English    Türkçe    فارسی   

1
1129-1138

  • Evvelâ nûr, sonra renk görülür, bunu da zıddı bulunan zulmetle anlarsın. (T.M. 1127)
  • Tanrı; bu zıddiyetle gönül hoşluğu meydana gelsin, her şey iyice anlaşılsın diye hastalığı ve kederi yarattı. 1130
  • Şu halde gizli olan şeyler, zıddıyla meydana çıkar. Hakk’ın zıddı olmadığından gizlidir.
  • Evvelâ nura bakılır, sonra renge. Çünkü beyaz ve zenci, birbirine zıt olduğu için meydana çıkar.

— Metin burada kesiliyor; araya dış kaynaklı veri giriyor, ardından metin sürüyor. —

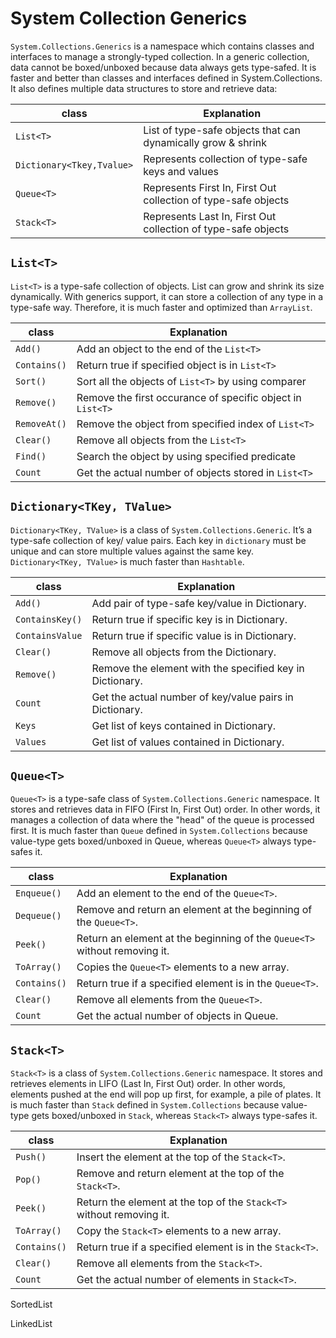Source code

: # System Collection Generics

`System.Collections.Generics` is a namespace which contains classes and interfaces to manage a strongly-typed collection. In a generic collection, data cannot be boxed/unboxed because data always gets type-safed. It is faster and better than classes and interfaces defined in System.Collections. It also defines multiple data structures to store and retrieve data:

| class                     | Explanation                                                    |
| ------------------------- | -------------------------------------------------------------- |
| `List<T>`                 | List of type-safe objects that can dynamically grow & shrink   |
| `Dictionary<Tkey,Tvalue>` | Represents collection of type-safe keys and values             |
| `Queue<T>`                | Represents First In, First Out collection of type-safe objects |
| `Stack<T>`                | Represents Last In, First Out collection of type-safe objects  |

## `List<T>`

`List<T>` is a type-safe collection of objects. List can grow and shrink its size dynamically. With generics
support, it can store a collection of any type in a type-safe way. Therefore, it is much faster and optimized
than `ArrayList`.

| class        | Explanation                                              |
| ------------ | -------------------------------------------------------- |
| `Add()`      | Add an object to the end of the `List<T>`                  |
| `Contains()` | Return true if specified object is in `List<T>`            |
| `Sort()`     | Sort all the objects of `List<T>` by using comparer        |
| `Remove()`   | Remove the first occurance of specific object in `List<T>` |
| `RemoveAt()` | Remove the object from specified index of `List<T>`        |
| `Clear()`    | Remove all objects from the `List<T>`                      |
| `Find()`     | Search the object by using specified predicate           |
| `Count`      | Get the actual number of objects stored in `List<T>`       |

## `Dictionary<TKey, TValue>`

`Dictionary<TKey, TValue>` is a class of `System.Collections.Generic`. It’s a type-safe collection of key/
value pairs. Each key in `dictionary` must be unique and can store multiple values against the same key.
`Dictionary<TKey, TValue>` is much faster than `Hashtable`.

| class           | Explanation                                              |
| --------------- | -------------------------------------------------------- |
| `Add()`         | Add pair of type-safe key/value in Dictionary.           |
| `ContainsKey()` | Return true if specific key is in Dictionary.            |
| `ContainsValue` | Return true if specific value is in Dictionary.          |
| `Clear()`       | Remove all objects from the Dictionary.                  |
| `Remove()`      | Remove the element with the specified key in Dictionary. |
| `Count`         | Get the actual number of key/value pairs in Dictionary.  |
| `Keys`          | Get list of keys contained in Dictionary.                |
| `Values`        | Get list of values contained in Dictionary.              |

## `Queue<T>`

`Queue<T>` is a type-safe class of `System.Collections.Generic` namespace. It stores and retrieves data in FIFO (First In, First Out) order. In other words, it manages a collection of data where the "head" of the queue is processed first. It is much faster than `Queue` defined in `System.Collections` because value-type gets boxed/unboxed in Queue, whereas `Queue<T>` always type-safes it.

| class        | Explanation                                                             |
| ------------ | ----------------------------------------------------------------------- |
| `Enqueue()`  | Add an element to the end of the `Queue<T>`.                              |
| `Dequeue()`  | Remove and return an element at the beginning of the `Queue<T>`.          |
| `Peek()`     | Return an element at the beginning of the `Queue<T>` without removing it. |
| `ToArray()`  | Copies the `Queue<T>` elements to a new array.                            |
| `Contains()` | Return true if a specified element is in the `Queue<T>`.                  |
| `Clear()`    | Remove all elements from the `Queue<T>`.                                  |
| `Count`      | Get the actual number of objects in Queue.                              |

## `Stack<T>`

`Stack<T>` is a class of `System.Collections.Generic` namespace. It stores and retrieves elements in LIFO (Last In, First Out) order. In other words, elements pushed at the end will pop up first, for example, a pile of plates. It is much faster than `Stack` defined in `System.Collections` because value-type gets boxed/unboxed in `Stack`, whereas `Stack<T>` always type-safes it.

| class        | Explanation                                                        |
| ------------ | ------------------------------------------------------------------ |
| `Push()`     | Insert the element at the top of the `Stack<T>`.                     |
| `Pop()`      | Remove and return element at the top of the `Stack<T>`.              |
| `Peek()`     | Return the element at the top of the `Stack<T>` without removing it. |
| `ToArray()`  | Copy the `Stack<T>` elements to a new array.                         |
| `Contains()` | Return true if a specified element is in the `Stack<T>`.             |
| `Clear()`    | Remove all elements from the `Stack<T>`.                             |
| `Count`      | Get the actual number of elements in `Stack<T>`.                     |

SortedList

LinkedList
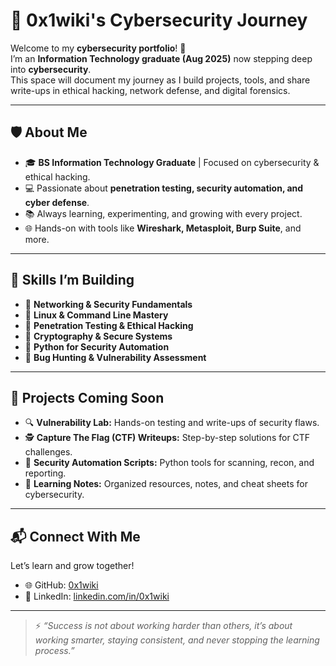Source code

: # 🔐 0x1wiki's Cybersecurity Journey

Welcome to my **cybersecurity portfolio**! 🚀  
I’m an **Information Technology graduate (Aug 2025)** now stepping deep into **cybersecurity**.  
This space will document my journey as I build projects, tools, and share write-ups in ethical hacking, network defense, and digital forensics.  

---

## 🛡️ About Me
- 🎓 **BS Information Technology Graduate** | Focused on cybersecurity & ethical hacking.
- 💻 Passionate about **penetration testing, security automation, and cyber defense**.
- 📚 Always learning, experimenting, and growing with every project.
- 🌐 Hands-on with tools like **Wireshark, Metasploit, Burp Suite**, and more.

---

## 🧩 Skills I’m Building
- 🔹 **Networking & Security Fundamentals**
- 🔹 **Linux & Command Line Mastery**
- 🔹 **Penetration Testing & Ethical Hacking**
- 🔹 **Cryptography & Secure Systems**
- 🔹 **Python for Security Automation**
- 🔹 **Bug Hunting & Vulnerability Assessment**

---

## 🚀 Projects Coming Soon
- 🔍 **Vulnerability Lab:** Hands-on testing and write-ups of security flaws.  
- 🕵️ **Capture The Flag (CTF) Writeups:** Step-by-step solutions for CTF challenges.  
- 🔑 **Security Automation Scripts:** Python tools for scanning, recon, and reporting.  
- 📜 **Learning Notes:** Organized resources, notes, and cheat sheets for cybersecurity.

---

## 📬 Connect With Me
Let’s learn and grow together!  
- 🌐 GitHub: [0x1wiki](https://github.com/0x1wiki)  
- 💼 LinkedIn: [linkedin.com/in/0x1wiki](https://www.linkedin.com/in/0x1wiki/)  

---

> ⚡ *“Success is not about working harder than others, it’s about working smarter, staying consistent, and never stopping the learning process.”*
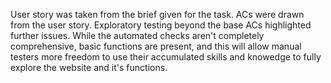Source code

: User story was taken from the brief given for the task.
ACs were drawn from the user story.
Exploratory testing beyond the base ACs highlighted further issues.
While the automated checks aren't completely comprehensive, basic functions are present, and this will allow manual testers more freedom to use their accumulated skills and knowedge to fully explore the website and it's functions.
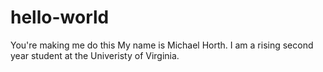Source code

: # hello-world
You're making me do this
My name is Michael Horth. I am a rising second year student at the Univeristy of Virginia.
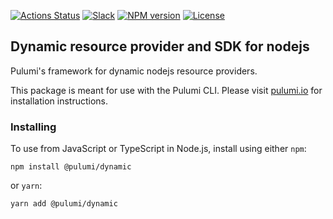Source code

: [![Actions Status](https://github.com/pulumi/pulumi-nodejs-dynamic/workflows/main/badge.svg)](https://github.com/pulumi/pulumi-nodejs-dynamic/actions)
[![Slack](http://www.pulumi.com/images/docs/badges/slack.svg)](https://slack.pulumi.com)
[![NPM version](https://badge.fury.io/js/%40pulumi%2Fdynamic.svg)](https://www.npmjs.com/package/@pulumi/dynamic)
[![License](https://img.shields.io/npm/l/%40pulumi%2Fdynamic.svg)](https://github.com/pulumi/pulumi-nodejs-dynamic/blob/main/LICENSE)

## Dynamic resource provider and SDK for nodejs

Pulumi's framework for dynamic nodejs resource providers.

This package is meant for use with the Pulumi CLI.  Please visit [pulumi.io](https://pulumi.io) for installation instructions.

### Installing

To use from JavaScript or TypeScript in Node.js, install using either `npm`:

    npm install @pulumi/dynamic

or `yarn`:

    yarn add @pulumi/dynamic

  • Sen nuru, zıddıyla bildin. Zıt, zıddı meydana çıkarır, gösterir.
  • Varlık âleminde Hak nurunun zıddı yoktur ki açıkça görünebilsin.
  • Hulâsa gözlerimiz onu idrak edemez; o bizi görür, idrak eder. Sen bunu, Mûsâ ile Tûr kıssasında gör! 1135
  • Suretle manayı; aslanla orman yahut ses ve sözle düşünce gibi bil!
  • Bu söz, bu ses; düşünceden meydana geldi. Fakat düşünce denizi nerede? Onu bilmezsin.
  • Ama lâtif bir söz dalgası görünce onun denizinin de kadri yüce bir deniz olacağını anlarsın.